WHAT IS EXPECTED — Everything in the records must be copied exactly except the pictures.

SUPPLIED DATA —
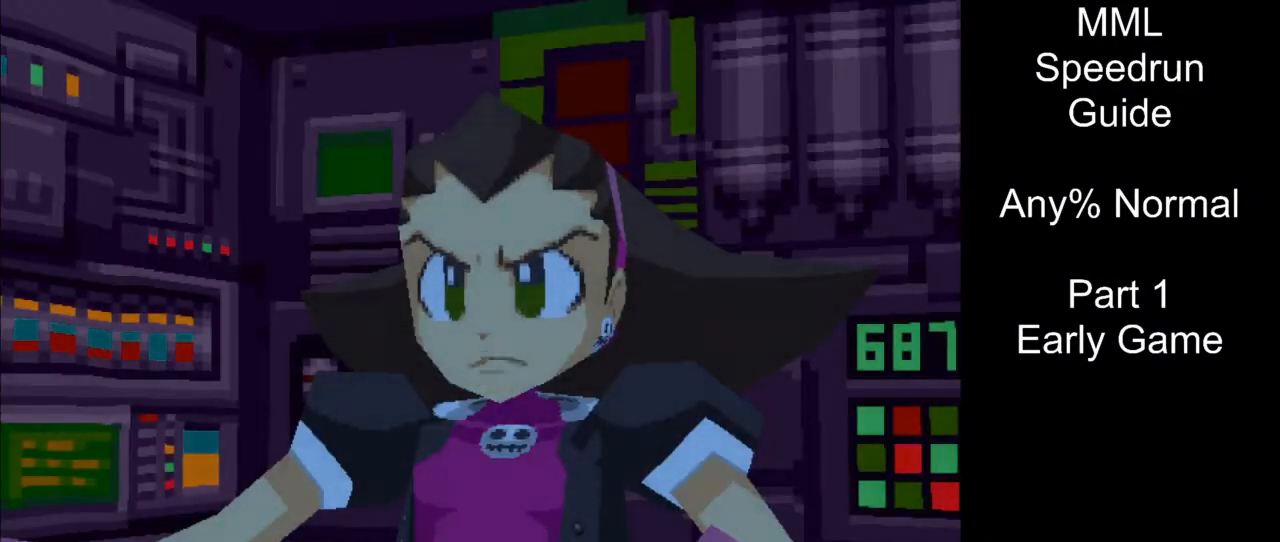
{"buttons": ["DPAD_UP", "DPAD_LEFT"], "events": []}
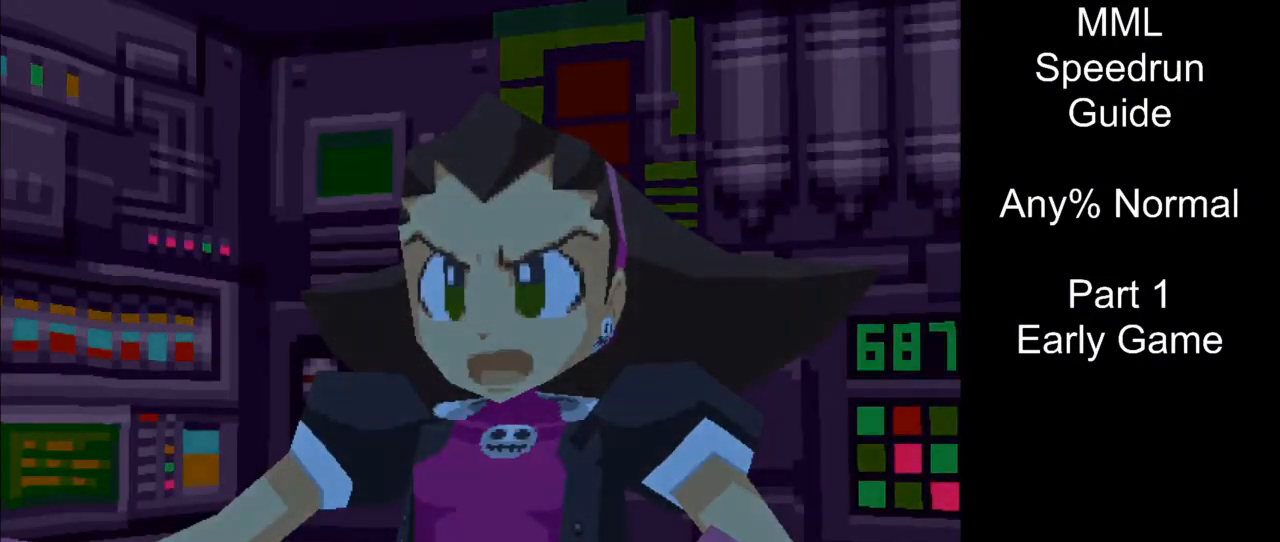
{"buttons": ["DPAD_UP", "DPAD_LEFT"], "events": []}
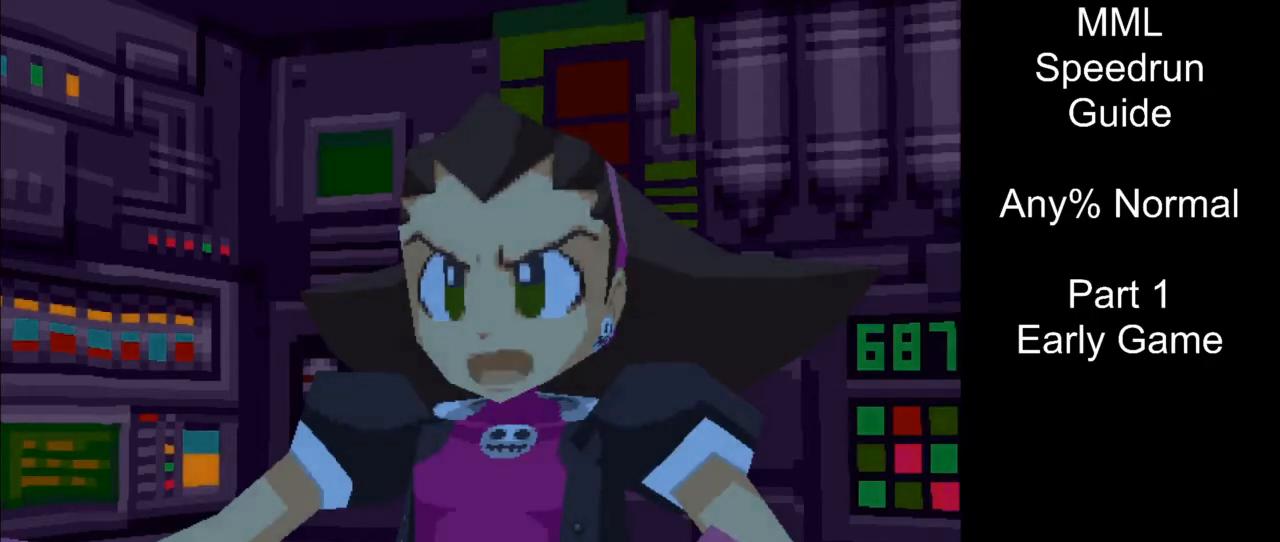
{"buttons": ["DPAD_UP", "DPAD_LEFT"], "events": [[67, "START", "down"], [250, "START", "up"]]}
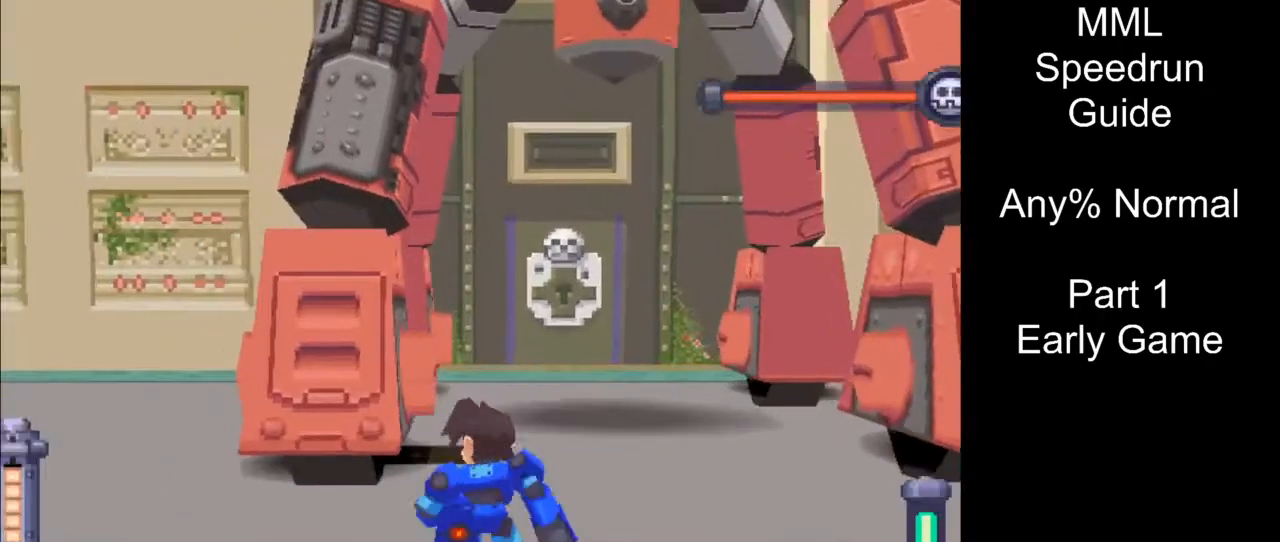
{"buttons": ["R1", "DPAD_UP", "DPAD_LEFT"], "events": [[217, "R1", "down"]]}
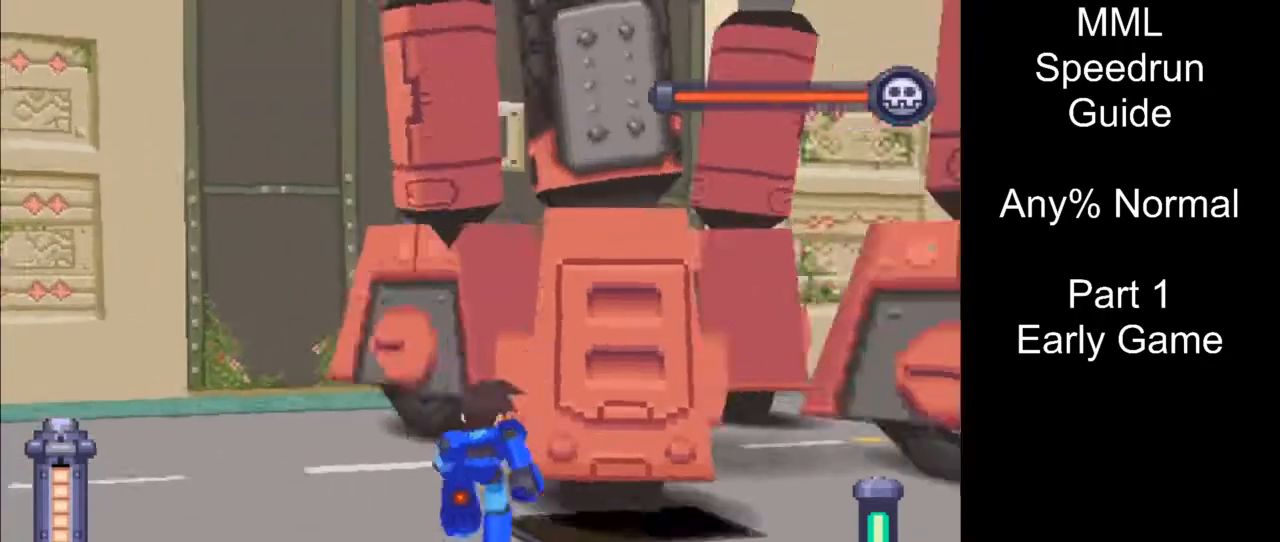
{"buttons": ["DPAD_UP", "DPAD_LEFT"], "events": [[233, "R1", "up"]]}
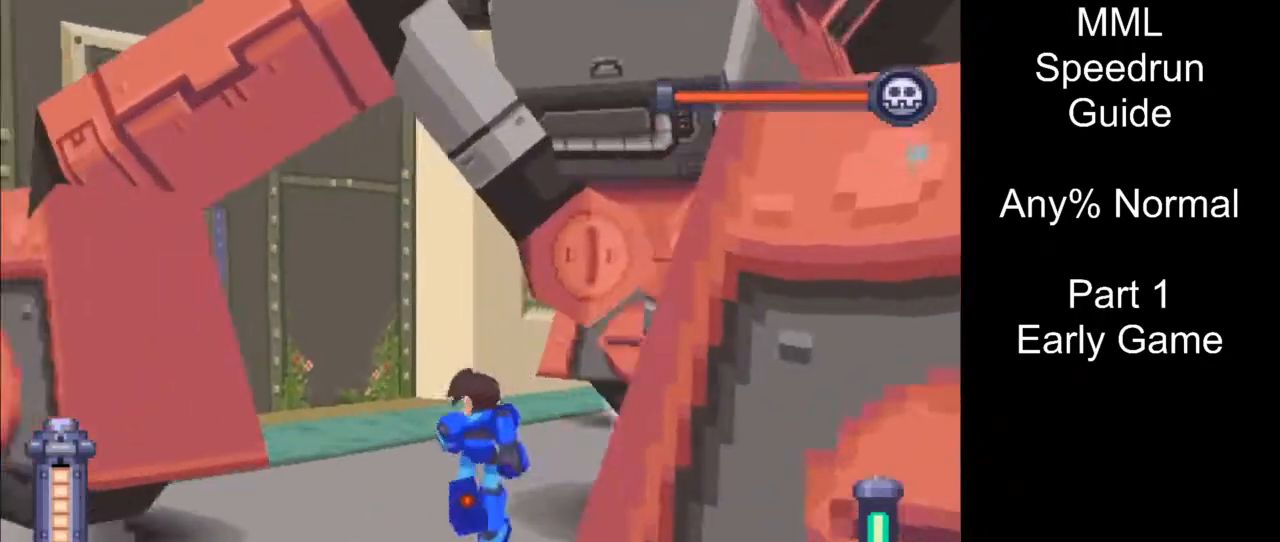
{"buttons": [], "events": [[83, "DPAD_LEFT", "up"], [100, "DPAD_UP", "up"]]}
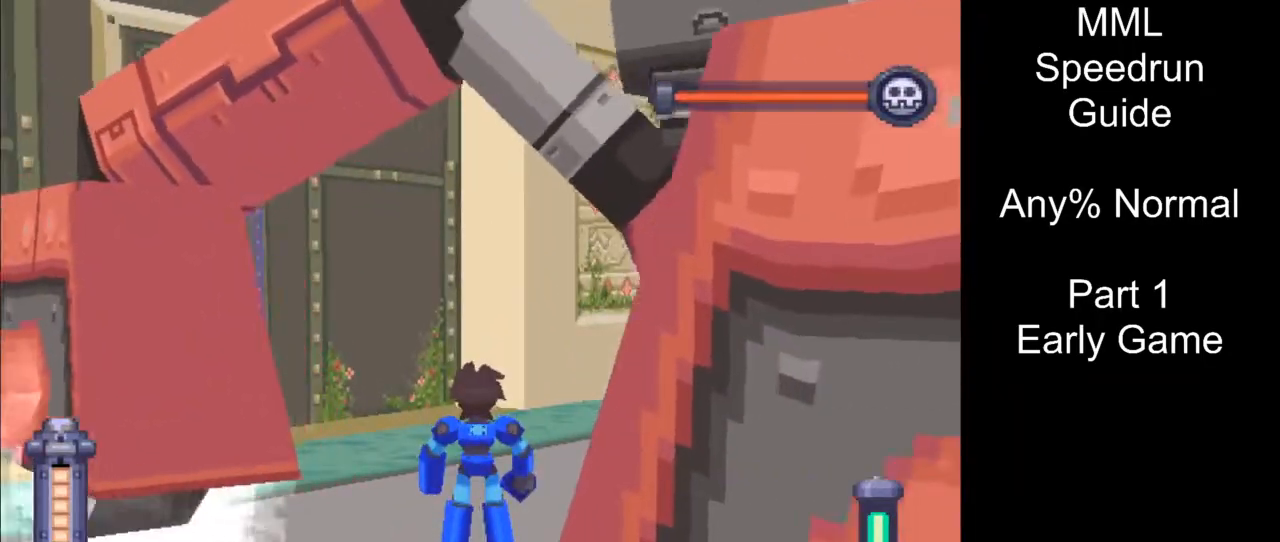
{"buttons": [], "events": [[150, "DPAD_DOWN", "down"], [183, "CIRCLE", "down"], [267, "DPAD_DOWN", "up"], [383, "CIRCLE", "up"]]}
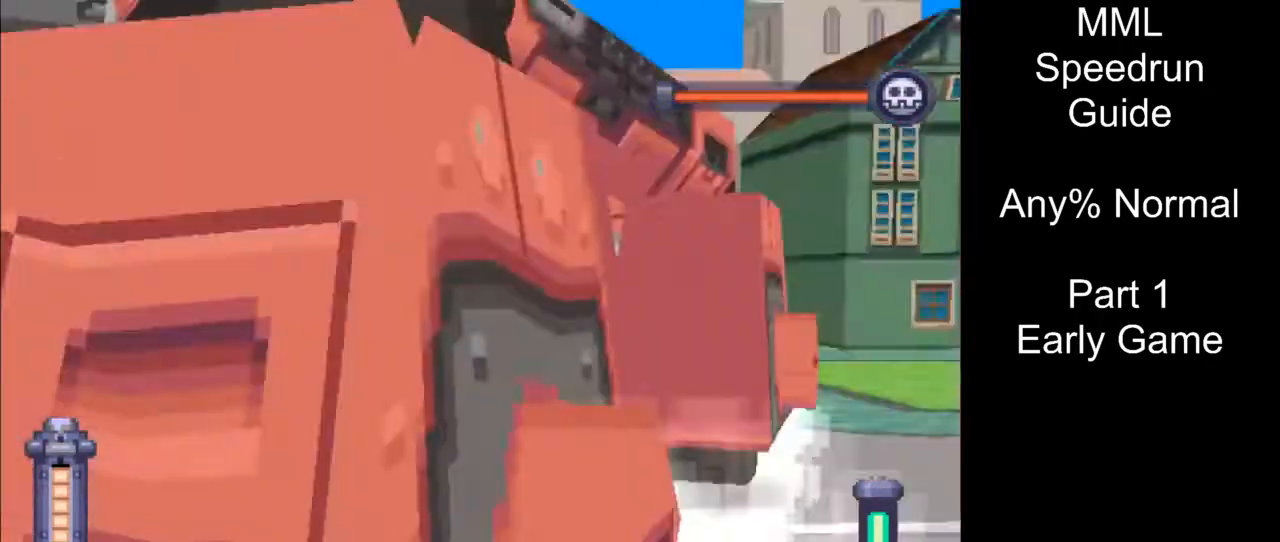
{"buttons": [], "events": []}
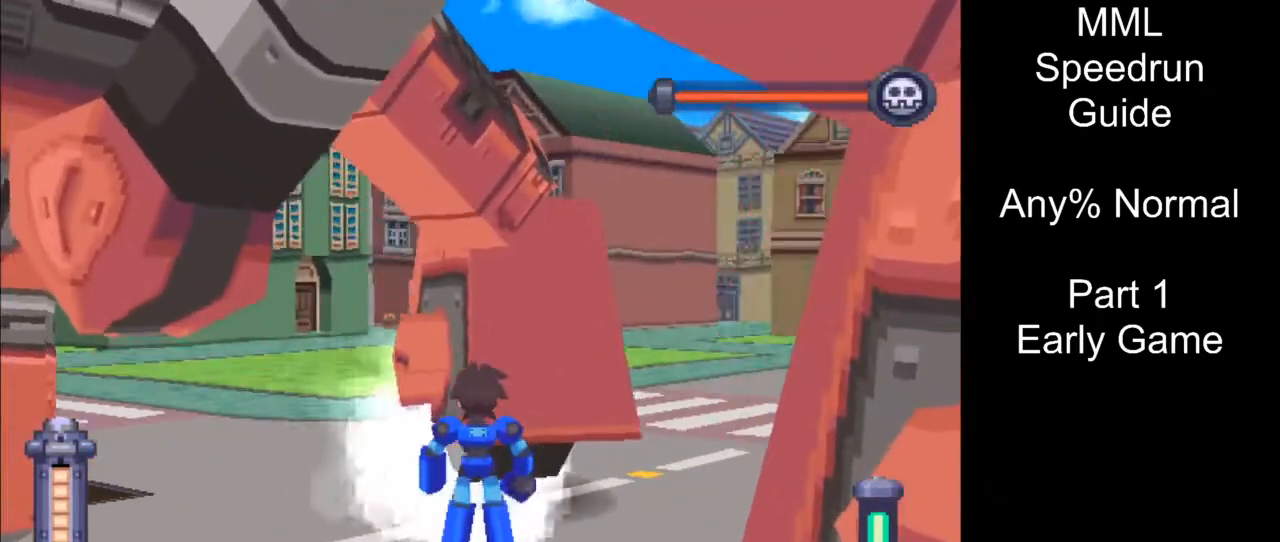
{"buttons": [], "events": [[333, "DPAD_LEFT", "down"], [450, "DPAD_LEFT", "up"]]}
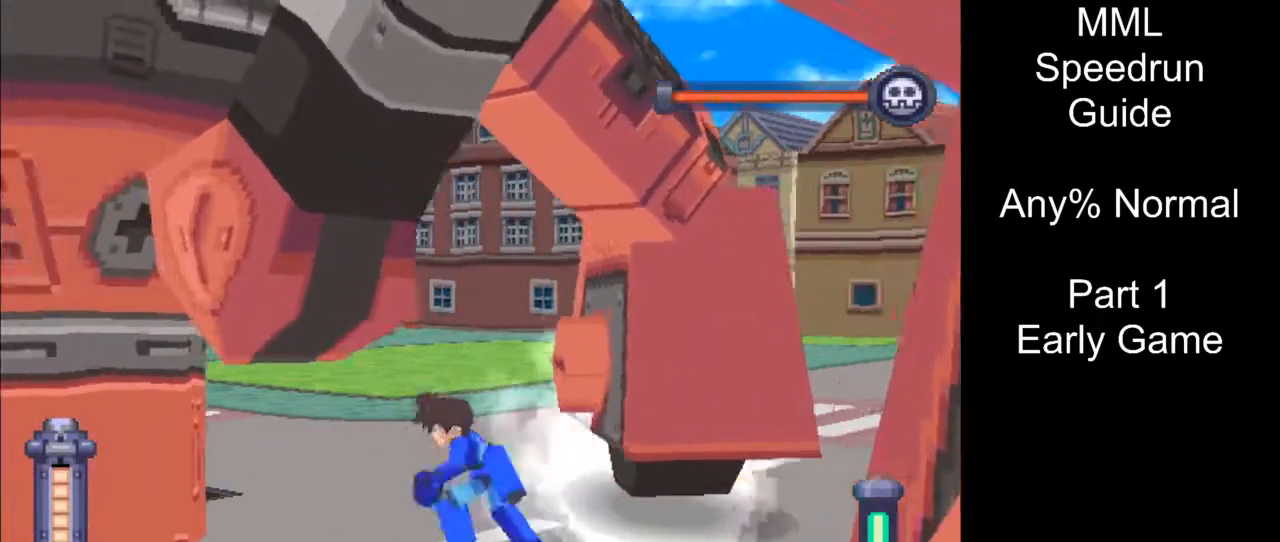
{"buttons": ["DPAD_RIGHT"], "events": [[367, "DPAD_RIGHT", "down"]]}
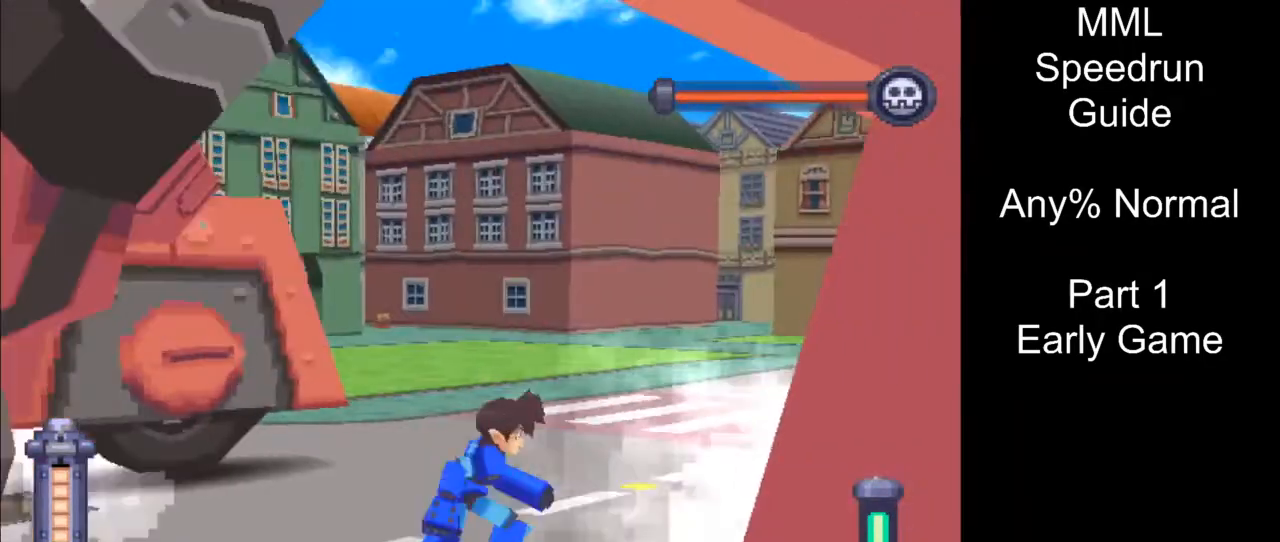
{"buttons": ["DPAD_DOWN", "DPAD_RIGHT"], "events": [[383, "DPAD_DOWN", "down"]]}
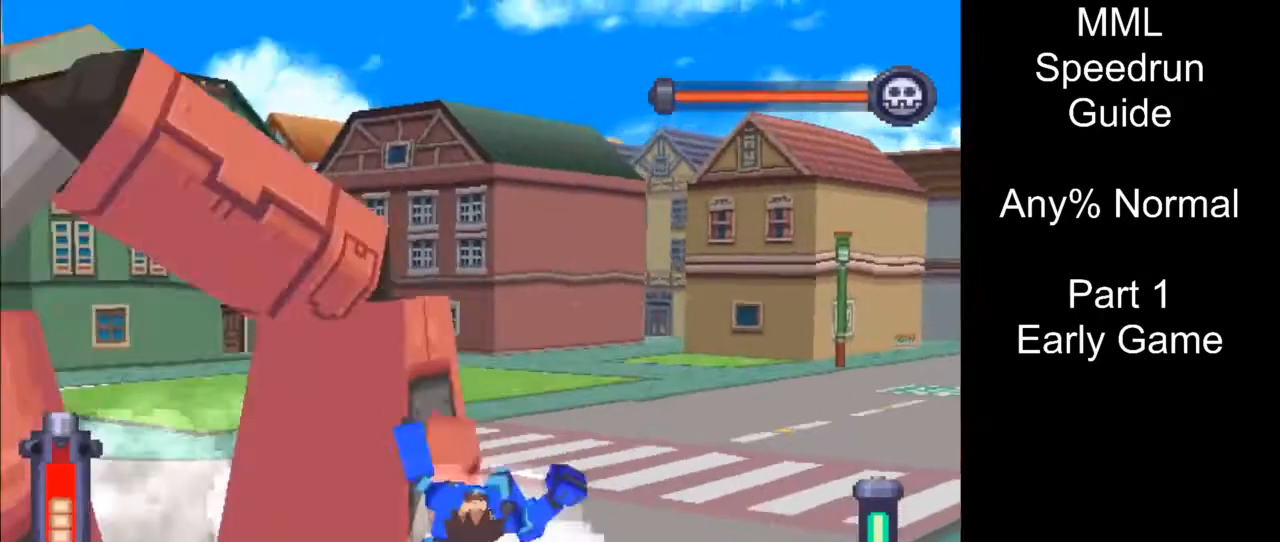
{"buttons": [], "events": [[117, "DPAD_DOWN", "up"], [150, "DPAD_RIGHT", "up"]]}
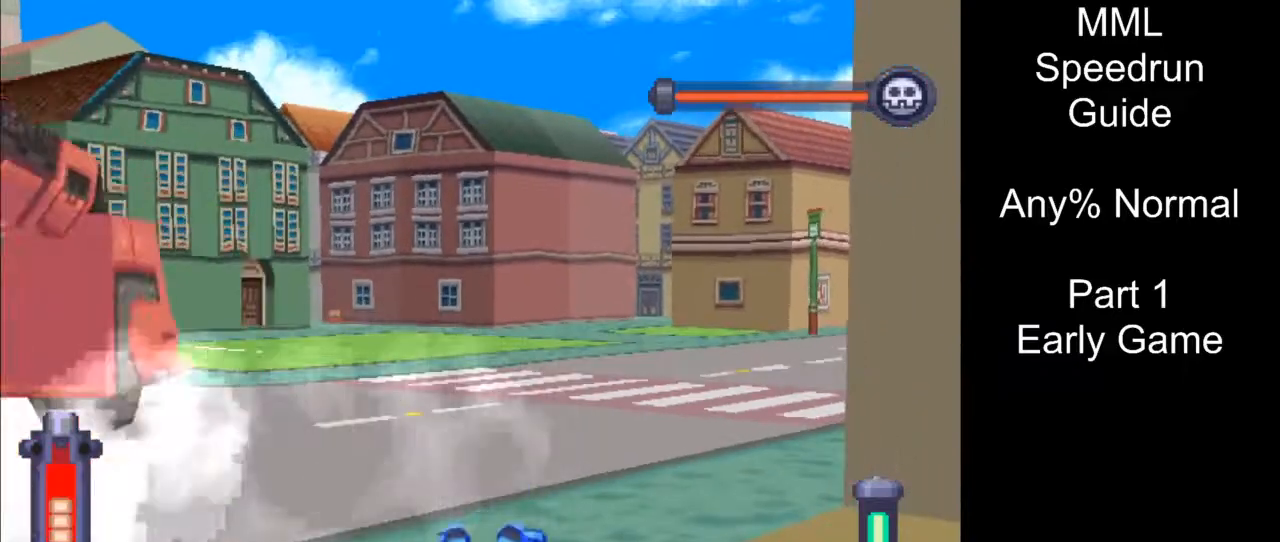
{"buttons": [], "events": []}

ANSWER TO THIS EXERCISE —
{"buttons": ["DPAD_UP", "DPAD_LEFT"], "events": []}
{"buttons": ["DPAD_UP", "DPAD_LEFT"], "events": []}
{"buttons": ["DPAD_UP", "DPAD_LEFT"], "events": [[67, "START", "down"], [250, "START", "up"]]}
{"buttons": ["R1", "DPAD_UP", "DPAD_LEFT"], "events": [[217, "R1", "down"]]}
{"buttons": ["DPAD_UP", "DPAD_LEFT"], "events": [[233, "R1", "up"]]}
{"buttons": [], "events": [[83, "DPAD_LEFT", "up"], [100, "DPAD_UP", "up"]]}
{"buttons": [], "events": [[150, "DPAD_DOWN", "down"], [183, "CIRCLE", "down"], [267, "DPAD_DOWN", "up"], [383, "CIRCLE", "up"]]}
{"buttons": [], "events": []}
{"buttons": [], "events": [[333, "DPAD_LEFT", "down"], [450, "DPAD_LEFT", "up"]]}
{"buttons": ["DPAD_RIGHT"], "events": [[367, "DPAD_RIGHT", "down"]]}
{"buttons": ["DPAD_DOWN", "DPAD_RIGHT"], "events": [[383, "DPAD_DOWN", "down"]]}
{"buttons": [], "events": [[117, "DPAD_DOWN", "up"], [150, "DPAD_RIGHT", "up"]]}
{"buttons": [], "events": []}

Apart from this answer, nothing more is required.